*** Quoted passage

Re: Setting source vs sink vs window parallelism with data increase

Posted by Padarn Wilson <pa...@gmail.com>.

Thanks a lot for your suggestion. I’ll dig into it and update for the
mailing list if I find anything useful.

Padarn

On Wed, 6 Mar 2019 at 6:03 PM, Piotr Nowojski <pi...@ververica.com> wrote:

> Re-adding user mailing list.
>
>
> Hi,
>
> If it is a GC issue, only GC logs or some JVM memory profilers (like
> Oracle’s Mission Control) can lead you to the solution. Once you confirm
> that it’s a GC issue, there are numerous resources online how to analyse
> the cause of the problem. For that, it is difficult to use CPU
> profiling/Flink Metrics, since GC issues caused by one thread, can cause
> performance bottlenecks in other unrelated places.
>
> If that’s not a GC issue, you can use Flink metrics (like number of
> buffered input/output data) to find Task that’s causing a bottleneck. Then
> you can use CPU profiler to analyse why is that happening.

******

Exercise set >>
A: In the mailing-list post on Flink performance, which tools are said to be the only ones that can lead to a solution for a GC issue?
B: Reproduce the mailing-list post on Flink performance from "Re: Setting source" up to and including "user mailing list.".
C: Resume the mailing-list post on Flink performance bottlenecks, starting after its last sentence.

*** Data excerpt

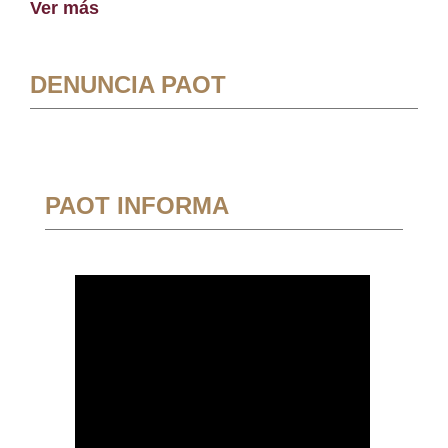
Ver más
DENUNCIA PAOT
PAOT INFORMA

******

Responses >>
A: GC logs or JVM memory profilers, such as Oracle's Mission Control.

B:
Re: Setting source vs sink vs window parallelism with data increase

Posted by Padarn Wilson <pa...@gmail.com>.

Thanks a lot for your suggestion. I’ll dig into it and update for the
mailing list if I find anything useful.

Padarn

On Wed, 6 Mar 2019 at 6:03 PM, Piotr Nowojski <pi...@ververica.com> wrote:

> Re-adding user mailing list.

C:
>
> Piotrek
>
> On 6 Mar 2019, at 02:52, Padarn Wilson <pa...@gmail.com> wrote:
>
> Hi Piotr,
>
> Thanks for your feedback. Makes sense about the checkpoint barriers - this
> definitely could be the cause of a problem.
>
> I would advice profiling your job to find out what’s going on.
>
>
> Agreed. Outside of inspecting the Flink metrics, do you have suggestions
> for tools with which to do this?
>
> The main thing I'm trying to pin down is:
> 1) Is it the downstream processing from the expansion of records that
> causes a problem, or
> 2) Is is the shuffle of all the records after the expansion which is
> taking a large time - if so, is there anything I can do to mitigate this
> other than trying to ensure less shuffle.
>
> Thanks,
> Padarn
>
>
> On Tue, Mar 5, 2019 at 7:08 PM Piotr Nowojski <pi...@ververica.com> wrote:
>
>> Hi,
>>
>> Do you mind elaborating on this? What technology would you propose as an
>> alternative, and why would this increase checkpointing time?
>>
>>
>> The problem is that when Flink starts checkpoint and inject checkpoint
>> barriers, those checkpoint barriers travel through the Job Graph. The
>> quicker they can do that the better. How fast does it take depends on the
>> amount of buffered data before checkpoint barriers (currently all of such
>> records must be processed before checkpoint barrier is passed down stream).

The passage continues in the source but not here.